Some Ohio farmers wrote to the war department asking for the POWS to stay longer.
"So they were leaving in the fall of 1945, and they were all concerned because they needed the POWs to do the harvesting," Keuren said.
The Celina prisoners were well fed and supplied with coffee, butter and sugar. Unlike the German and Japanese leaders, the U.S. government followed the Geneva Convention to a T.
"We really treated the POWs here top-notch, moreso than the rest of the world," Keuren said.
He said he came across a Port Clinton couple who had visited Germany. He said their tour guide, upon learning of their hometown, revealed he had been a POW at Camp Perry, telling them he "had the best time of (his) life. Good food. (He) got the best treatment."
Some Americans, though, accused the U.S. government of coddling the POWs.
"Here we are, we're treating these people," he said. "They got food as good as our GIs were at that time and probably a little bit better than the local residents were receiving during the rationing period."
Resentment of the Axis POWs popped up in Mercer County, Keuren said, pointing out some who had loved ones fighting overseas didn't like the idea of locals working with the German POWs.
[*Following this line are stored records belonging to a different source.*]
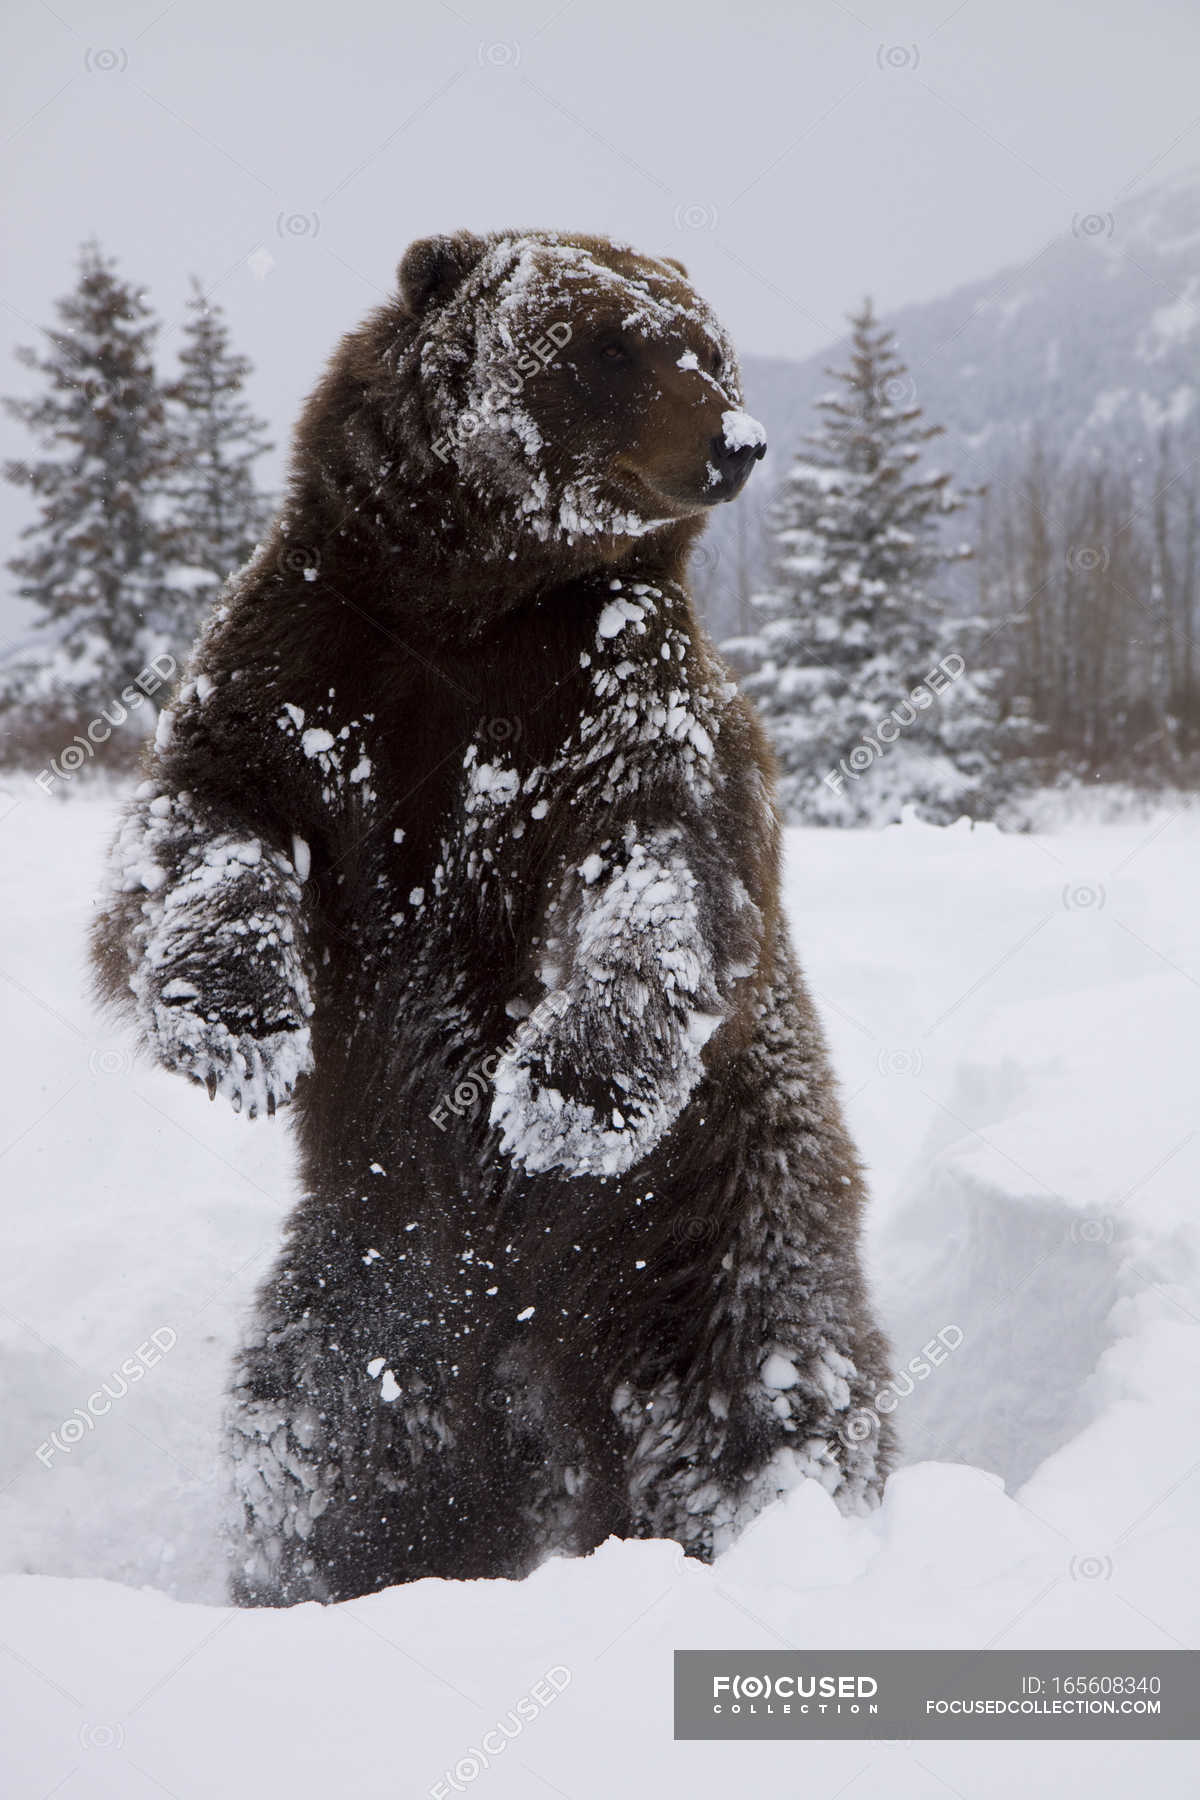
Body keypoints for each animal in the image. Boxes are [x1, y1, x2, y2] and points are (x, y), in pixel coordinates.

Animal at [94, 228, 895, 1605]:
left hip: (710, 1220)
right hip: (382, 1274)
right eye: (615, 346)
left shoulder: (616, 698)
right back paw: (326, 1577)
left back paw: (773, 1531)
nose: (736, 440)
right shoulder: (312, 665)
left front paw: (565, 1090)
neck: (477, 600)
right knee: (330, 1445)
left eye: (708, 345)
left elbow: (664, 870)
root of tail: (532, 1352)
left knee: (759, 1390)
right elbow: (209, 821)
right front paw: (237, 1020)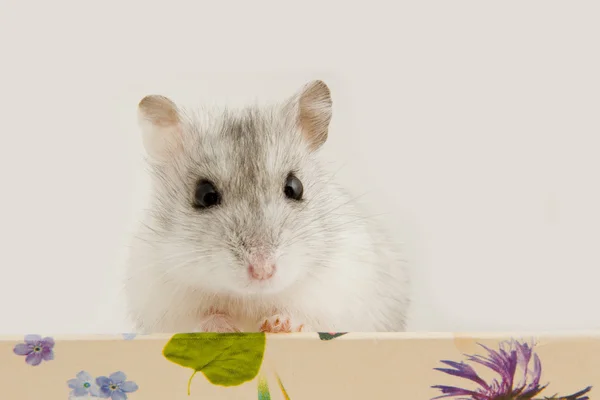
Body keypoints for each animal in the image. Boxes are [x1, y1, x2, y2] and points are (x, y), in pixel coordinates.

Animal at [124, 79, 410, 332]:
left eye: (295, 187)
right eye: (204, 195)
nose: (263, 271)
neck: (253, 297)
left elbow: (310, 319)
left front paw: (279, 324)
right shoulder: (161, 303)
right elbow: (197, 321)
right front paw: (225, 327)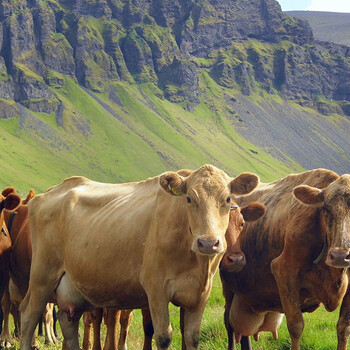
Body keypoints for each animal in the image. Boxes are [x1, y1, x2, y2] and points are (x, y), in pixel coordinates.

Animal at [19, 165, 260, 350]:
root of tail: (53, 191)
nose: (208, 242)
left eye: (227, 198)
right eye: (189, 199)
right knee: (28, 315)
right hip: (42, 276)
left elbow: (192, 338)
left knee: (68, 322)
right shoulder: (156, 289)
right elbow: (163, 337)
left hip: (71, 286)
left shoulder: (200, 295)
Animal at [220, 168, 350, 348]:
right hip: (227, 283)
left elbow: (343, 328)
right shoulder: (284, 272)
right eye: (325, 208)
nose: (340, 256)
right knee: (228, 322)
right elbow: (296, 326)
"At Celina there were some hostile kinds of activities going on there," he said. "Supposedly … there were some attempts on those citizens that were working with the POWs. There was a couple of bomb attempts."
In mid-October, after the tomato harvest, the Celina camp prisoners were returned to Camp Perry. The last POW left Camp Perry for home in February 1946. The last POW left the United States in June 1946, he said.
Submitted Photo

Dr. James Van Keuren, author of "World War II POW Camps in Ohio," shared this imag of prisoners of war in the United States from his book. The book contains a section discussing the former POW camp at the 4-H camp east of Celina on Grand Lake.